The solution is probably to periodically flush the area with water to remove sap residues and reduce any bilogical activity on the bark. The sap flow will eventually stop as the wounded tissues in the area of the cut respond and recover. The loss of sap is not a serious threat to the tree.
Russ Carlson, RCA, BCMA
Hi Russ, Thanks for the reply. I was planning on washing the residues off the bark but just wondered, if there was a high/low ph. factor whether it was worth trying to neutralize it at the same time.
Now I've made it back in here, I'll try and stop by more often. James.
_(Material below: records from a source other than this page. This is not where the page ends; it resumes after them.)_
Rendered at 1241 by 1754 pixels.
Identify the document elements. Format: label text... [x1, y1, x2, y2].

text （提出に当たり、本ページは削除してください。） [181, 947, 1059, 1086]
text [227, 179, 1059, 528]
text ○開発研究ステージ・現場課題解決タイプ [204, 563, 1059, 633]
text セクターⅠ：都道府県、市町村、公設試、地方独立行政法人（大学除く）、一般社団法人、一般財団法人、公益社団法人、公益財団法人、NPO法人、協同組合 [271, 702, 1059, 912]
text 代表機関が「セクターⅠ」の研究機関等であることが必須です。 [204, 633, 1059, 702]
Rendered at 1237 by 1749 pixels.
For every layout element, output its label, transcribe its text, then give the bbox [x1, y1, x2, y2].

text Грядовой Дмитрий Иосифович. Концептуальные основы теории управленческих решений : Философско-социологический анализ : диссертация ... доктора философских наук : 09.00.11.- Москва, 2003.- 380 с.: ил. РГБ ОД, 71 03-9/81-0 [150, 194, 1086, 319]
There’s not much action here anymore, Jim. Your’s is the first post in months. I’ll be changing ISP this year sometime and will probably take the message board down. It served its purpose when I started it, as there were few other good sites for this kind of discourse. The ISA and ASCA started onnline fourums and email discussion lists, and The Knothole dwindled in use.
Russ Carlson, RCA, BCMA
Bad news Russ. I believe you did a great and wonderful thing when you created the "knothole". You put a lot of time and effort into sharing your knowledge and experience with other people. You brought together a great collection of like minds, also very willing to share their knowledge and experience.I thank-you for the help you have offered me over the years, as well as the help you have offered others. You have certainly established yourself as, not only a very well educated arborist but also, a great guy as well. I hope the demise of the forum will not signify any demise in the relationship built up over the years. Again, Many Thanks Russ. James Causton.